EU regulators are already acting

This isn’t just legal theory. EU data protection authorities have already taken concrete action:

• France (CNIL): The Ministry of Education told school principals to stop deploying Microsoft Office 365 and Google solutions over CLOUD Act concerns. The national Health Data Hub was pressured to migrate off Microsoft Azure.
• Denmark: The DPA banned a municipality’s use of Google Workspace for Education and ordered suspension of data transfers to third countries.
• Germany (Hesse): Migrated school systems off Microsoft Office 365 to local cloud.
• EU institutions themselves: In March 2024, the European Data Protection Supervisor found that the European Commission’s own use of Microsoft 365 infringed data protection law for EU institutions.

If the EU’s own institutions can’t legally use Microsoft 365, what does that say about European organizations sending confidential research queries through US-hosted AI tools?

And as the EU AI Act keeps phasing in — most remaining obligations apply from August 2, 2026, with high-risk system requirements following from December 2027 under the Digital Omnibus deferral — organizations using AI for high-risk applications (legal research, financial compliance, medical analysis) will need to demonstrate they understand where their AI data goes and who can access it. “We use the EU region” won’t satisfy an auditor who understands how the CLOUD Act works.

Every EU-US data transfer framework has eventually been invalidated. Building your AI stack on US providers is a bet that this time will be different.

What to do now

1. Audit your AI tools. Make a list of every AI tool your organization uses. For each one, identify the parent company’s jurisdiction. If it’s US-headquartered, your data is CLOUD Act-accessible — regardless of server location.

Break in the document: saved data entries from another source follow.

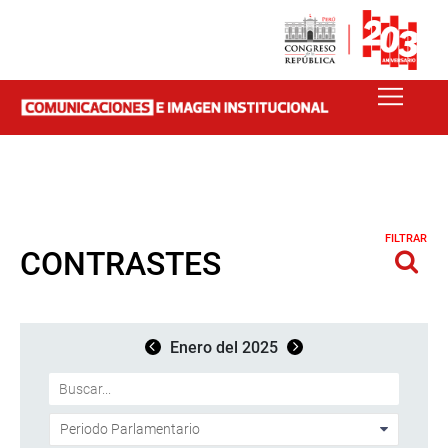
FILTRAR
CONTRASTES
Enero del 2025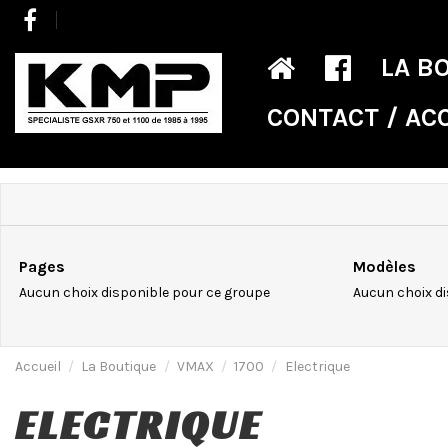
LA B
CONTACT / AC
Pages
Modèles
Aucun choix disponible pour ce groupe
Aucun choix di
Accueil
La Boutique
VMAX
1700
Electrique
ELECTRIQUE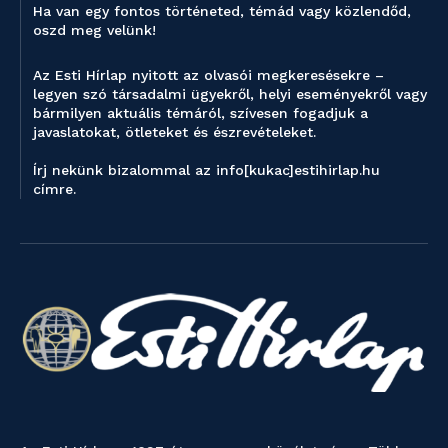
Ha van egy fontos történeted, témád vagy közlendőd,
oszd meg velünk!
Az Esti Hírlap nyitott az olvasói megkeresésekre –
legyen szó társadalmi ügyekről, helyi eseményekről vagy
bármilyen aktuális témáról, szívesen fogadjuk a
javaslatokat, ötleteket és észrevételeket.
Írj nekünk bizalommal az info[kukac]estihirlap.hu
címre.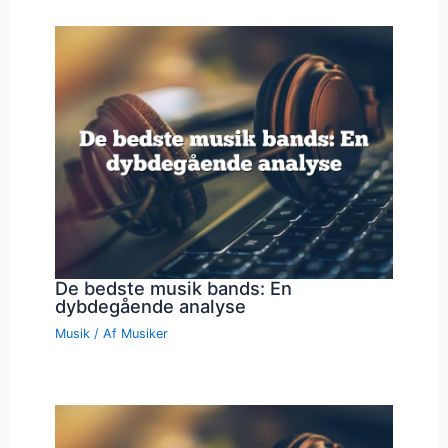
De bedste musik bands: En
dybdegående analyse
Musik
/ Af
Musiker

2. Classify your research by sensitivity. Not every query needs sovereign infrastructure. Asking AI to summarize a public report is low-risk. Asking it to analyze client transaction records is high-risk. Know the difference.

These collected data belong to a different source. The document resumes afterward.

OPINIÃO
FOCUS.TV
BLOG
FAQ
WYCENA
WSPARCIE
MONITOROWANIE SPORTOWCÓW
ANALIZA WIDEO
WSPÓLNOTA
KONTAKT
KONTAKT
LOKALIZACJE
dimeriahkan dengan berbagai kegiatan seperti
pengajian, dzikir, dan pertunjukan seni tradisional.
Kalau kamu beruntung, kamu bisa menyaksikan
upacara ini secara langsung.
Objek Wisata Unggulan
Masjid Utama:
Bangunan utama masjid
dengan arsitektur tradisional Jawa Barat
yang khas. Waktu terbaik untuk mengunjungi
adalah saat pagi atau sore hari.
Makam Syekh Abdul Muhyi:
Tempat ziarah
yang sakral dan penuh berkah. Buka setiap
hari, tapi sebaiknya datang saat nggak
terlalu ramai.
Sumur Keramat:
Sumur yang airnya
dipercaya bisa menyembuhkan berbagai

3. Read the fine print on “EU sovereign” offerings. Check whether the provider’s ultimate parent company is US-incorporated. If it is, the CLOUD Act applies. “Operated by EU residents” and “data stored in EU” are irrelevant if the corporate chain leads to a US entity.

4. Brief your legal and compliance team. Most lawyers understand privilege. Most IT teams understand data residency. Few people understand that the CLOUD Act makes data residency irrelevant for jurisdictional purposes. Bridge that gap.

5. Evaluate EU-sovereign alternatives. Genuinely sovereign options do exist — European-headquartered cloud providers (Scaleway, OVHcloud, Hetzner) with no US parent company, and open-source AI models that can run on European infrastructure without any third-party API in the loop. LumaVista runs multiple open-source models on dedicated EU GPU servers — no US company anywhere in the data path. Your research queries never leave European jurisdiction.

6. Prepare for the EU AI Act. The next major deadline hits August 2, 2026, and high-risk system requirements follow from December 2027. Start documenting your AI data flows now, including which models process your data, where inference runs, and which jurisdictions have legal access. You’ll need this for compliance.

7. Watch the Schrems III timeline. If the CJEU invalidates the Data Privacy Framework — as it did with Safe Harbor and Privacy Shield — organizations relying on US-hosted AI will need to move fast. Having a sovereign alternative already evaluated (or deployed) is insurance.

8. Ask your AI vendor the question they don’t want to answer: “If a US court issues a CLOUD Act warrant for our data, can you refuse to comply?” If they can’t say yes — and no US-headquartered company can — you have your answer about the real level of protection.